Below are the tables associated with the example word $\sa{aababa}$. Its sorted list of suffixes is $\sa{a}$, $\sa{aababa}$, $\sa{aba}$, $\sa{ababa}$, $\sa{ba}$ and $\sa{baba}$ whose starting positions are 5, 0, 3, 1, 4 and 2. This latter list is stored in $\SA$ indexed by suffix ranks.
$i$ | 0 | 1 | 2 | 3 | 4 | 5 | ||||||||
$x[i]$ | $\sa{a}$ | $\sa{a}$ | $\sa{b}$ | $\sa{a}$ | $\sa{b}$ | $\sa{a}$ | ||||||||
$\Rank[i]$ | 1 | 3 | 5 | 2 | 4 | 0 | ||||||||
$r$ | 0 | 1 | 2 | 3 | 4 | 5 | 6 | 7 | 8 | 9 | 10 | 11 | 12 | |
$\SA[r]$ | 5 | 0 | 3 | 1 | 4 | 2 | ||||||||
$\LCP[r]$ | 0 | 1 | 1 | 3 | 0 | 2 | 0 | 0 | 1 | 0 | 0 | 0 | 0 |
Suffix Array |
The Suffix array of a word is also used to produce indexes but proceeds differently than with trees or automata. It consists primarily in sorting the non-empty suffixes of the word to allow binary search for its factors. To get actually efficient searches another feature is considered: the longest common prefixes of successive suffixes in the sorted list.

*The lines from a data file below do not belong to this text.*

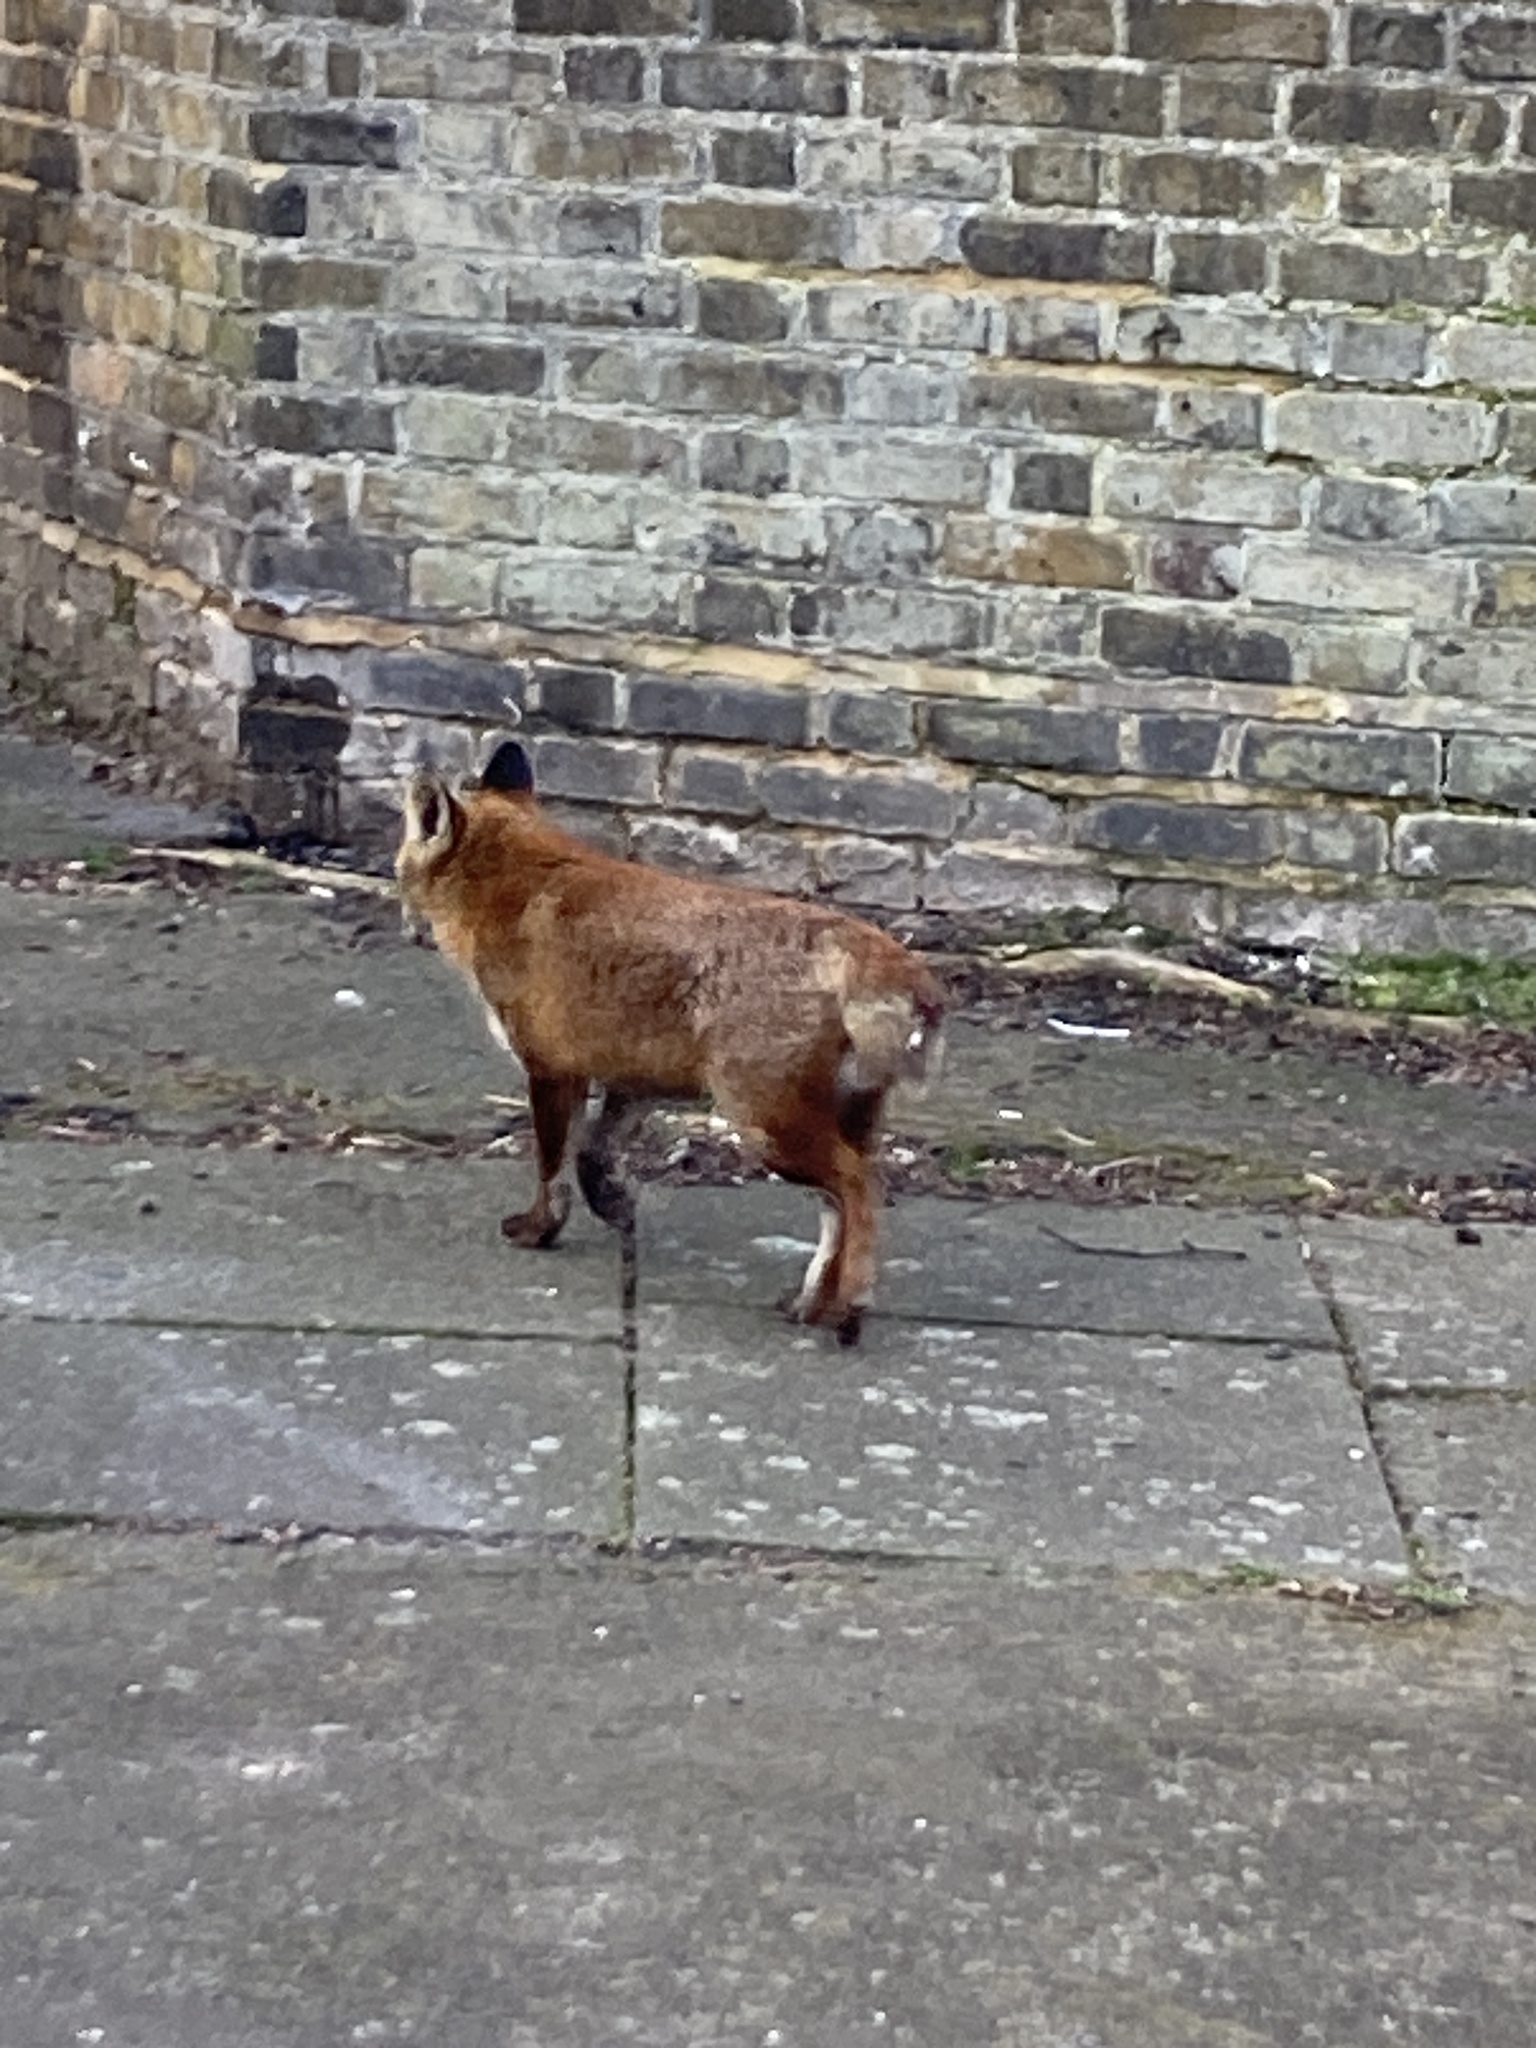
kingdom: Animalia
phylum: Chordata
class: Mammalia
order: Carnivora
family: Canidae
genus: Vulpes
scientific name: Vulpes vulpes
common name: Red fox
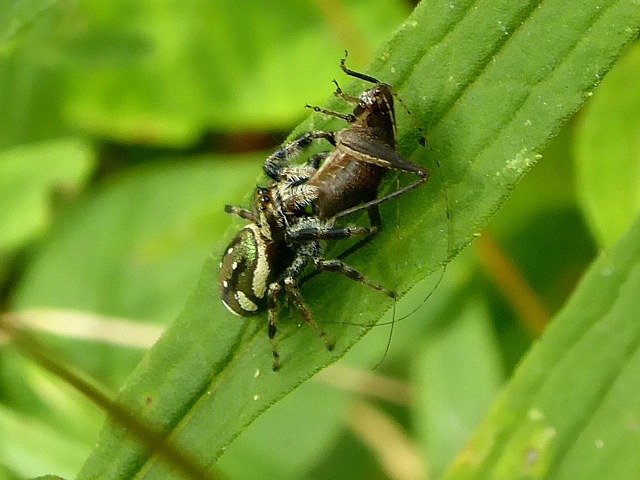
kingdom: Animalia
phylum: Arthropoda
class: Arachnida
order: Araneae
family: Salticidae
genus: Paraphidippus
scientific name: Paraphidippus aurantius
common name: Jumping spiders
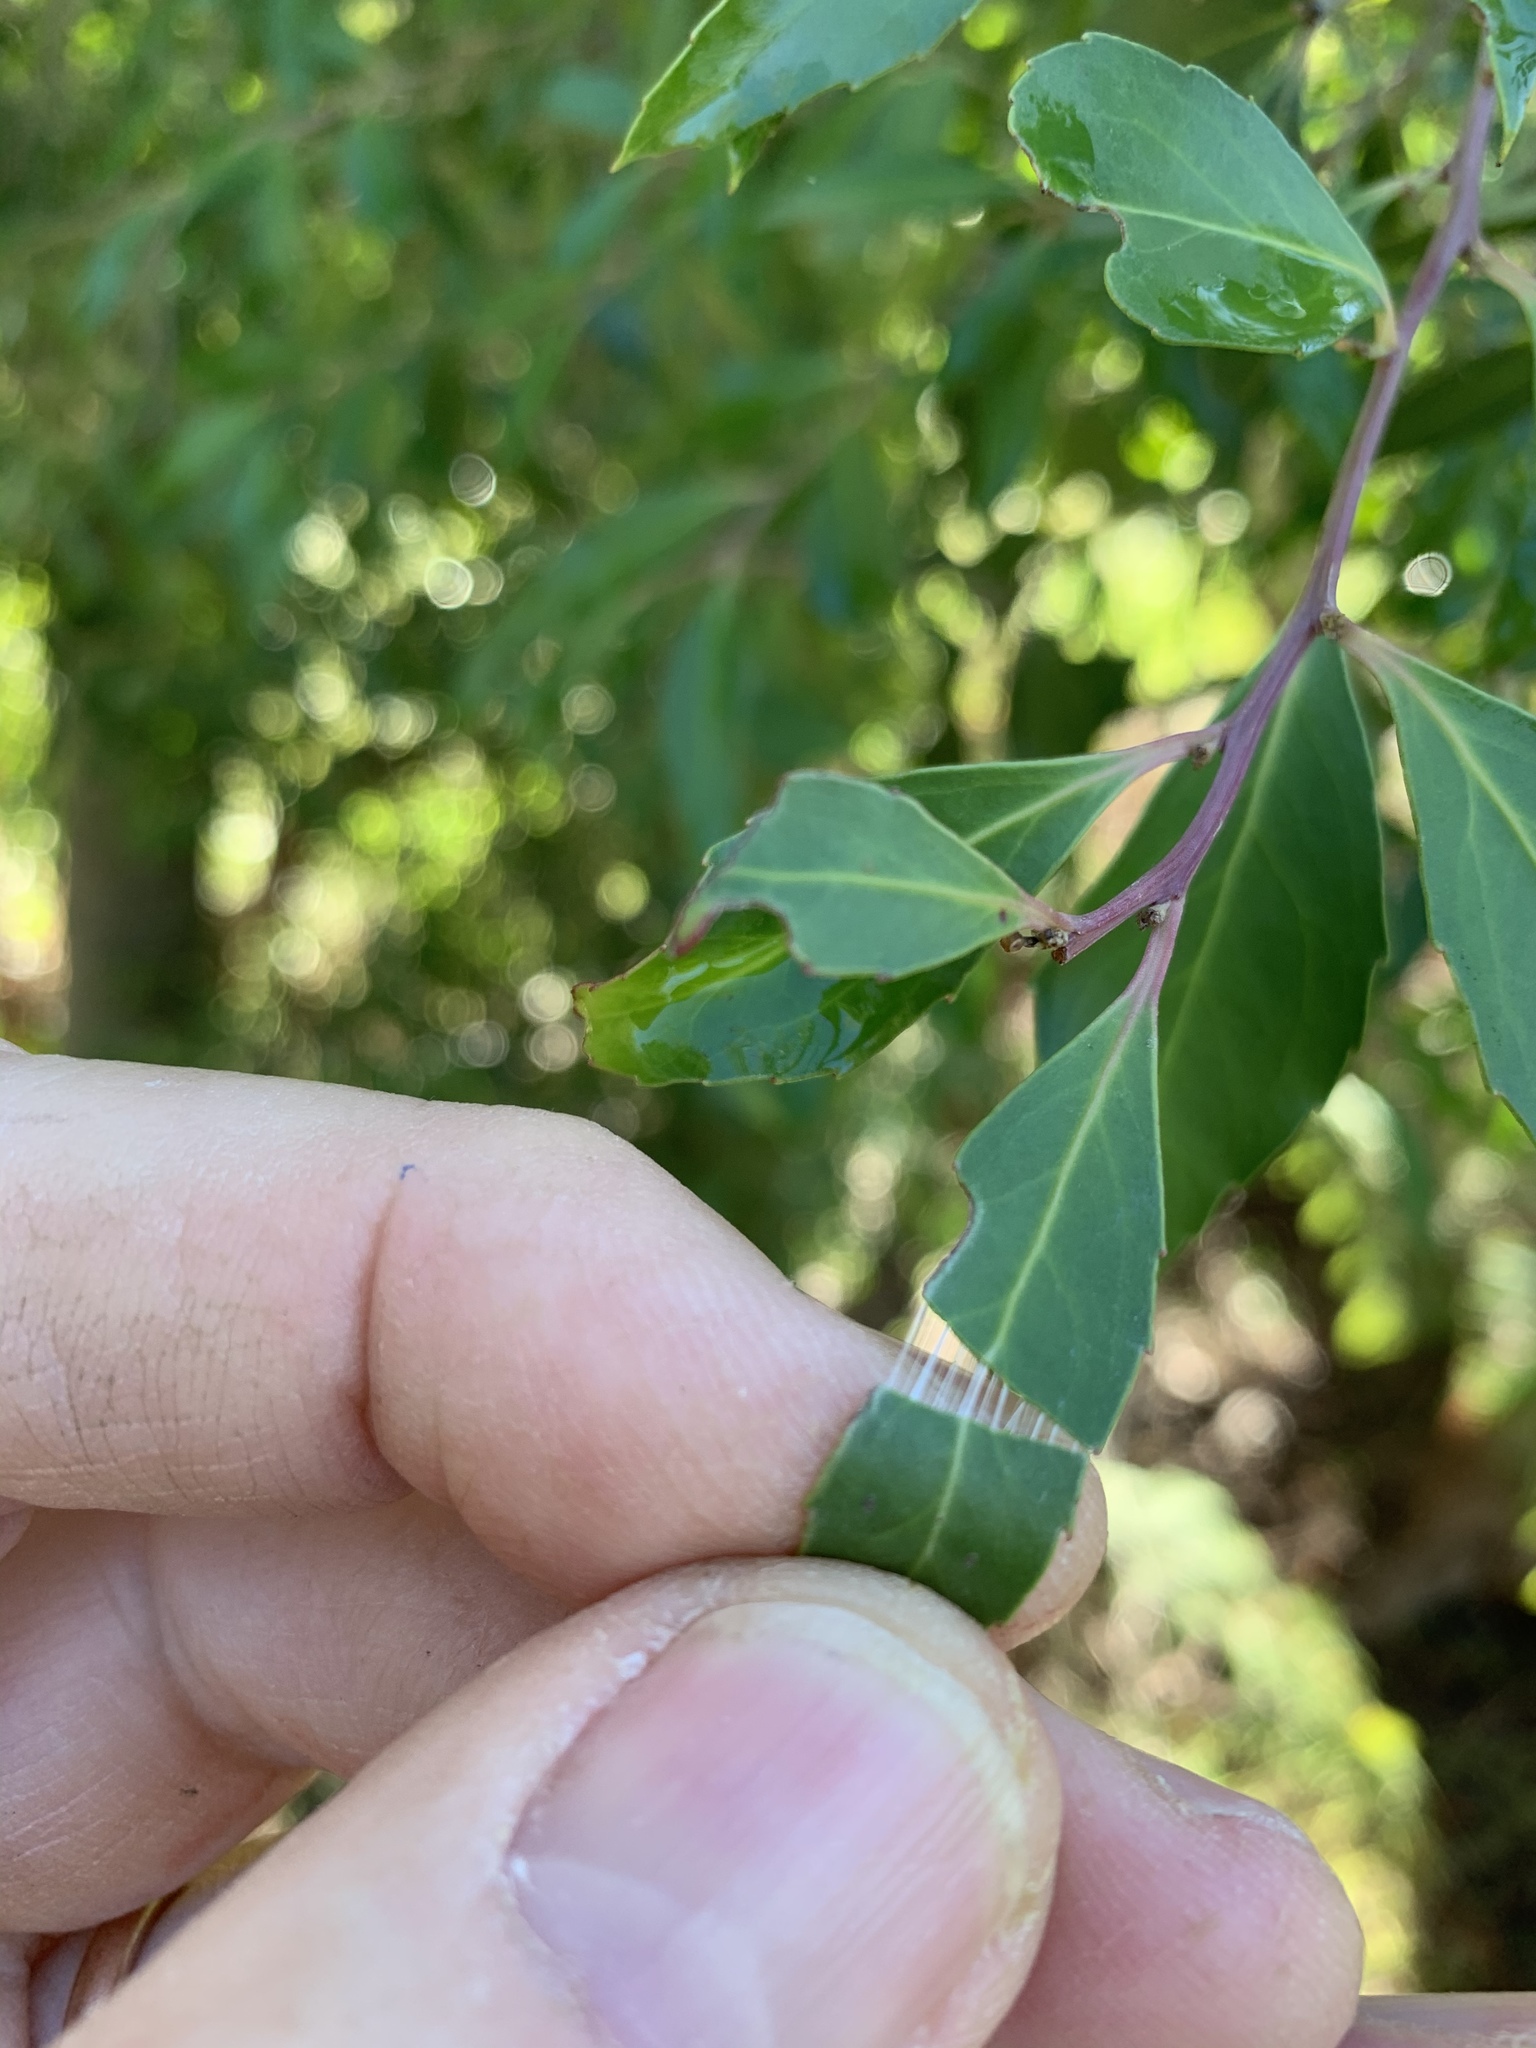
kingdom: Plantae
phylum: Tracheophyta
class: Magnoliopsida
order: Celastrales
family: Celastraceae
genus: Gymnosporia
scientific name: Gymnosporia acuminata
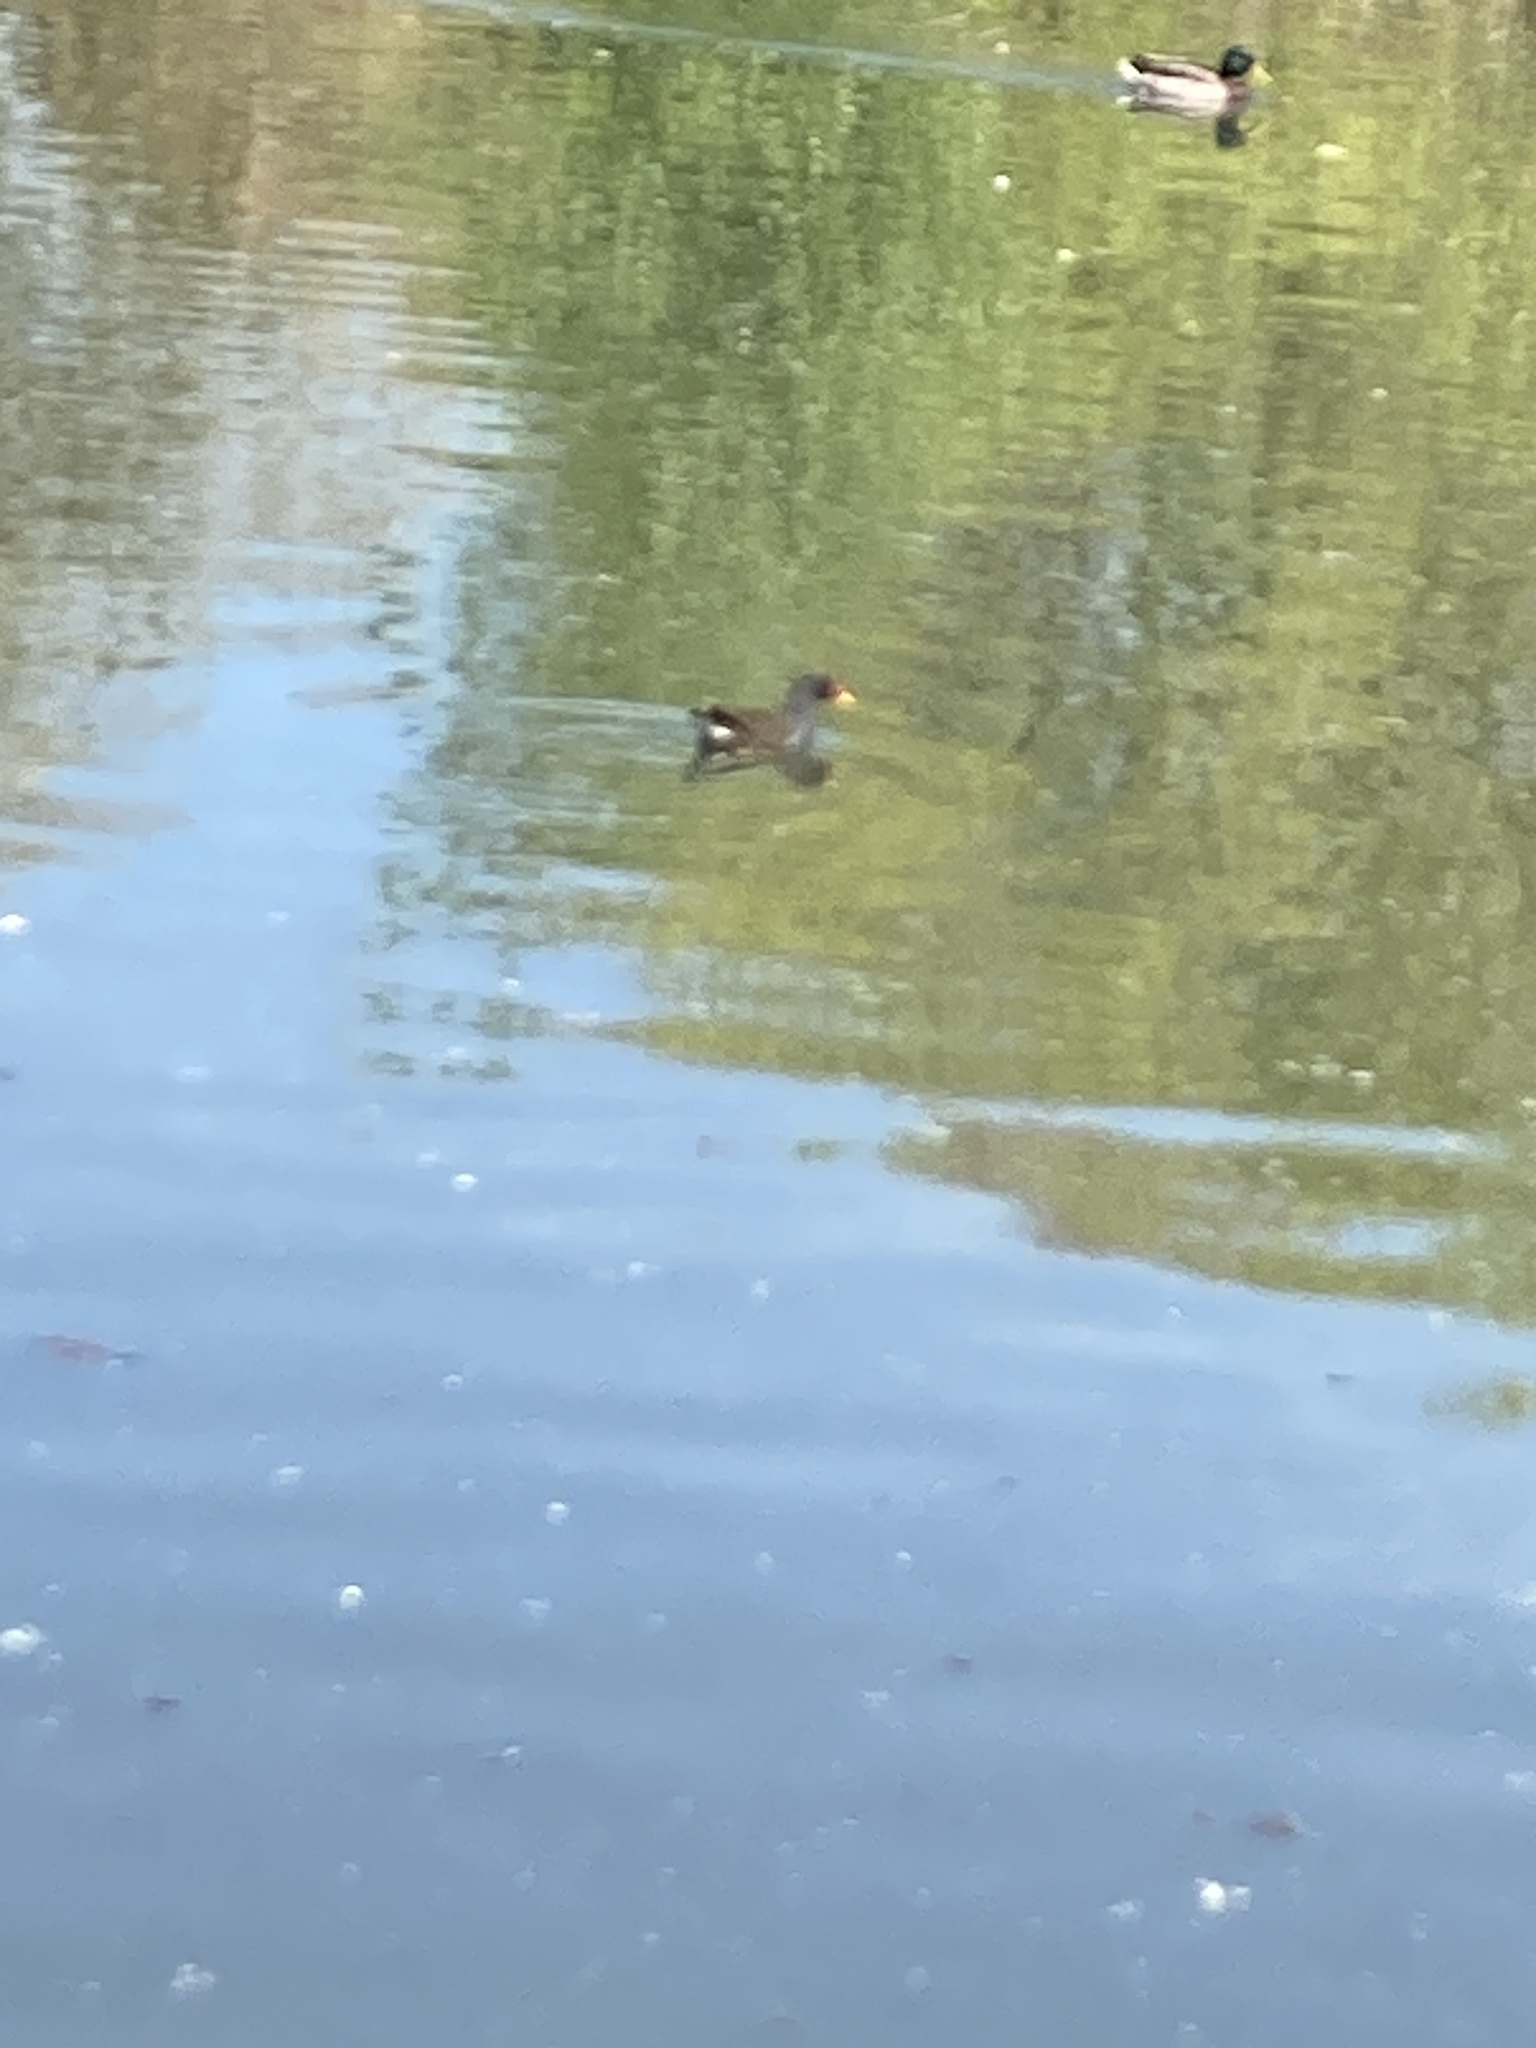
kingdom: Animalia
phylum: Chordata
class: Aves
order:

The information is stored in two arrays, $\SA$ and $\LCP$. The array $\SA$ is the inverse of the array $\Rank$ that gives the rank of each suffix attached at its starting position.
The table $\LCP$ essentially contains longest common prefixes stored as maximal lengths of common prefixes between successive suffixes: \[\LCP[r]=|\lcp(x[\SA[r-1]\dd |x|-1],x[\SA[r]\dd |x|-1])|,\] where $\lcp$ denotes the longest common prefix between two words. This gives $\LCP[0\dd 6]$ for the example. The next values in $\LCP[7\dd 12]$ correspond to the same information for suffixes starting at positions $d$ and $f$ when the pair $(d,f)$ appears in the binary search. Formally, for such a pair, the value is stored at position $|x|+1+\lfloor (d+f)/2 \rfloor$. For example, in the above $\LCP$ array the value $1$ corresponding to the pair $(0,2)$, maximal length of prefixes between $x[5\dd 5]$ and $x[3\dd 5]$, is stored at position~$8$.
The table $\Rank$ is used in applications of the Suffix array that are mainly other than searching.